This portrait of the black staff members in the polling station at Tonsler Park in Charlottesville, Virginia was filmed during the US Presidential Election Day on November 8, 2016, the day when the battle between Donald Trump and Hillary Clinton was decided. Kevin Jerome Everson records the staff taking an oath, seeing rows of voters pass as they hand out voting slips, while no one seems aware of the camera that is standing there motionless. Conversations change to hubbub, backs block the camera’s view ––this is democracy in practice and every vote counts.
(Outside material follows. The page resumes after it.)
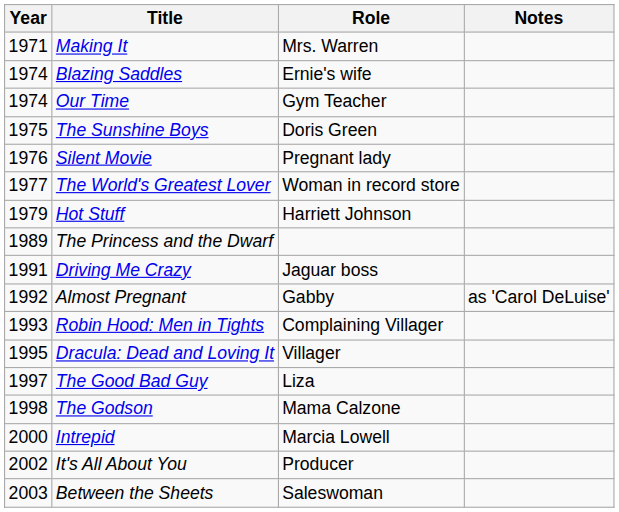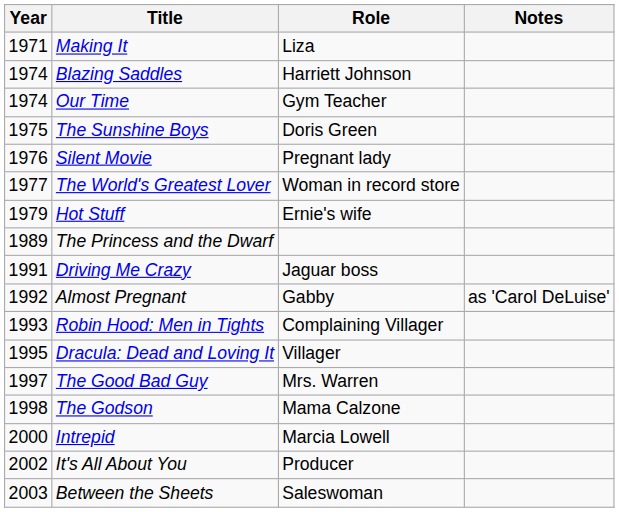Making It | Role: Mrs. Warren -> Liza
Blazing Saddles | Role: Ernie's wife -> Harriett Johnson
Hot Stuff | Role: Harriett Johnson -> Ernie's wife
The Good Bad Guy | Role: Liza -> Mrs. Warren
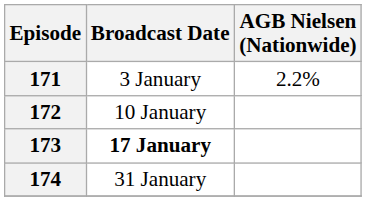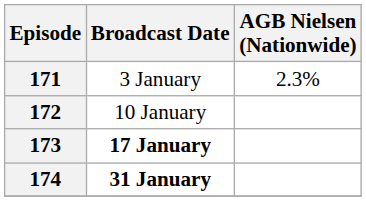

Everson is a very productive filmmaker who has made countless short and long films about the work culture of black Americans. His choice for this location is not without significance: Tonsler Park is named after Benjamin Tonsler, a local Afro-American school director who continued to teach older Afro-American pupils against the law in the era of segregation. (IFFR)
Screening presented with the participation of Trilobite-Arts DAC and Picture Palace Pictures.
A careful study of people at work, positioned at the intersection of race and politics. This is the cinema we need.
- Erika Balsom, Artforum
Instead of being another film in Everson’s oeuvre that focuses on the processes and practices of everyday life for black Americans, Tonsler Park has acquired a level of monumentality.
- Helen de Witt, Sight & Sound
A work of great beauty, simplicity, and hope... An act of artistic and political clout that should run as a permanent installation on museum walls across the country in a continuous loop.
- Tony Pipolo, Artforum
Everson’s films are examples of just how fiercely cinema’s plain vernacular can be rooted in politics. Tonsler Park softly plays out such monumental concerns over the fate of the political system, access and power in the US from the micro-level.
- Ela Bittencourt, Frieze
Reveals itself beautifully and with incremental, unexpectedly moving force. Mr. Everson is asking you to look, really look, and he is asking you to think, including about documentary cinema’s history of representing black people as problems.